▶ _Text to read_
Karl (Karol) Duldig (29 December 1902 – 11 August 1986) was a Jewish modernist sculptor.  He was born in Przemyśl, Poland then part of the Austro-Hungarian Empire due to annexation, and later moved to Vienna. Following the Anschluss in August 1938 he left Vienna and travelled to Switzerland were he was later joined by his wife Slawa Horowitz Duldig and his daughter Eva Duldig. In 1939 they travelled to Singapore – from where they were later deported, and were sent to Australia – where for two years he and his family were interned as enemy aliens. As a sculptor, he often used a minimalist style, won the 1956 Victorian Sculptor of the Year Award, and had an annual lecture established in his name by the National Gallery of Victoria.

Biography

Early years

 
Duldig was born in Przemyśl, Galicia, Poland. His parents were Marcus Duldig and Eidla (Eydl) nee Nebenzahl Duldig. In 1914 his family moved to Vienna. He studied sculpture under Anton Hanak at the Kunstgewerbeschule from 1921–25. He then studied sculpture at the Akademie der Bildenden Künste in Vienna from 1925–29. From 1930-1933 he undertook Masters studies with  Professor Josef Müller at the Akademie der Bildenden Künste. 

In 1923 he was Austrian national champion in table tennis. He also played football as a goalkeeper for Hakoah Wien, and was one of Austria's top tennis players.

In 1931 he married artist and inventor Slawa Horowitz Duldig, who had patented the first folding umbrella in 1929. Their only child, Eva Duldig, was born in 1938. Eva became a champion Australian tennis player who played in Wimbledon, the French Championships, the Australian Open, and at the Maccabiah Games in Israel where she won two gold medals, and is founder of the present-day Duldig Studio, an artists' house museum in Melbourne, Australia.

Switzerland and Singapore; Fleeing Nazi Europe

As the Nazis entered Austria, the family left first for Switzerland. He first travelled to Switzerland without his wife and child, on a temporary visa to play in a tennis tournament, and later that year convinced an official to allow his family to “visit” him there in Zurich, thereby staying a step ahead of the Holocaust. The family was only allowed to stay in Switzerland for a short time.

The family then left for Singapore by boat in April 1939, where initially he and Slawa ran an art school and he restored paintings, and completed commissions for the Sultan of Johor and Aw Boon Haw. In Singapore, however, six months after their arrival the British arrested them, because they had German identity papers. Austria had been annexed by Germany in March 1938 in the Anschluss, and therefore the family and all other Austrians by law had become citizens of the German Reich. The British colonial government classified them as "citizens of an enemy country," and they were deported by boat from Singapore to Australia in September 1940.

(Records from a data collection)
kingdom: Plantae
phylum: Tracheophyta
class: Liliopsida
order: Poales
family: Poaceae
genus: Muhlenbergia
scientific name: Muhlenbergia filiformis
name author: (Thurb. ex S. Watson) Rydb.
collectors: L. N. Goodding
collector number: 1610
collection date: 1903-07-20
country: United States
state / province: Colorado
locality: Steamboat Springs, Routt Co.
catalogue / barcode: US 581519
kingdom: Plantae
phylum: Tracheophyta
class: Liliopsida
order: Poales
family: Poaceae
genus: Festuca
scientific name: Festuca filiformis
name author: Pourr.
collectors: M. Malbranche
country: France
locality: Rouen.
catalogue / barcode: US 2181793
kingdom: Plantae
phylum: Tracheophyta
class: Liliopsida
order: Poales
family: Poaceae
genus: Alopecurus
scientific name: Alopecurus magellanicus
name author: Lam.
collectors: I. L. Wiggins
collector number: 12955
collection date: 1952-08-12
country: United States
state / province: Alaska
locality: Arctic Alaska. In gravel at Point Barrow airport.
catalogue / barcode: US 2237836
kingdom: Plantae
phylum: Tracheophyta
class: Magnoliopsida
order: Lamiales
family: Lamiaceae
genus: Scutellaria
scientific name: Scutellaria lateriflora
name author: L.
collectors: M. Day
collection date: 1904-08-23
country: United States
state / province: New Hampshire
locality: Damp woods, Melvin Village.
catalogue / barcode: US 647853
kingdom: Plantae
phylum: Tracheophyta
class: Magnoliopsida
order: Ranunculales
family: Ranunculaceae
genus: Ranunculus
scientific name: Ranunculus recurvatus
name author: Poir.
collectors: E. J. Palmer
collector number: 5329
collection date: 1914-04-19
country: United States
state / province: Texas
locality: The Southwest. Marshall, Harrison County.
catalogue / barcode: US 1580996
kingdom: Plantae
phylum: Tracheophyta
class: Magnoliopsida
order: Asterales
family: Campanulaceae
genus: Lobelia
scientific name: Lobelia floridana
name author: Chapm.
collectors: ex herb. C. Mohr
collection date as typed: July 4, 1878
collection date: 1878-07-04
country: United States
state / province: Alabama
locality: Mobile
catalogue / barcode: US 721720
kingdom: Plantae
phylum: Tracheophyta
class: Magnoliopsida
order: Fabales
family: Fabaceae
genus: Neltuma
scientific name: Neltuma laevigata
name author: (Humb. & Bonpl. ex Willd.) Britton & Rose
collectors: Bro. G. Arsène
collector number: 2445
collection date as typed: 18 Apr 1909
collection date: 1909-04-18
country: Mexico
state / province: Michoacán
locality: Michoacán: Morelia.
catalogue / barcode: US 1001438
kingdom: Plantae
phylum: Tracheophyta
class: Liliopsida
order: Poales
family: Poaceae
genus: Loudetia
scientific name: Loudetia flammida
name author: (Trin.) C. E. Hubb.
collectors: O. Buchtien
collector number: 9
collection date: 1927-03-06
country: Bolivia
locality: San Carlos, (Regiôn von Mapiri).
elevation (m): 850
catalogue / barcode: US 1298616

▶ _Written request_
Rewrite the passage of the Karl Duldig text from "Early years" up to and including "der Bildenden Künste.", putting "Academy of Fine Arts" wherever "Akademie der Bildenden Künste" appears. These items stand apart from the text about Karl Duldig and are separate material.

▶ _Solution for this problem_
Early years

 
Duldig was born in Przemyśl, Galicia, Poland. His parents were Marcus Duldig and Eidla (Eydl) nee Nebenzahl Duldig. In 1914 his family moved to Vienna. He studied sculpture under Anton Hanak at the Kunstgewerbeschule from 1921–25. He then studied sculpture at the Academy of Fine Arts in Vienna from 1925–29. From 1930-1933 he undertook Masters studies with  Professor Josef Müller at the Academy of Fine Arts.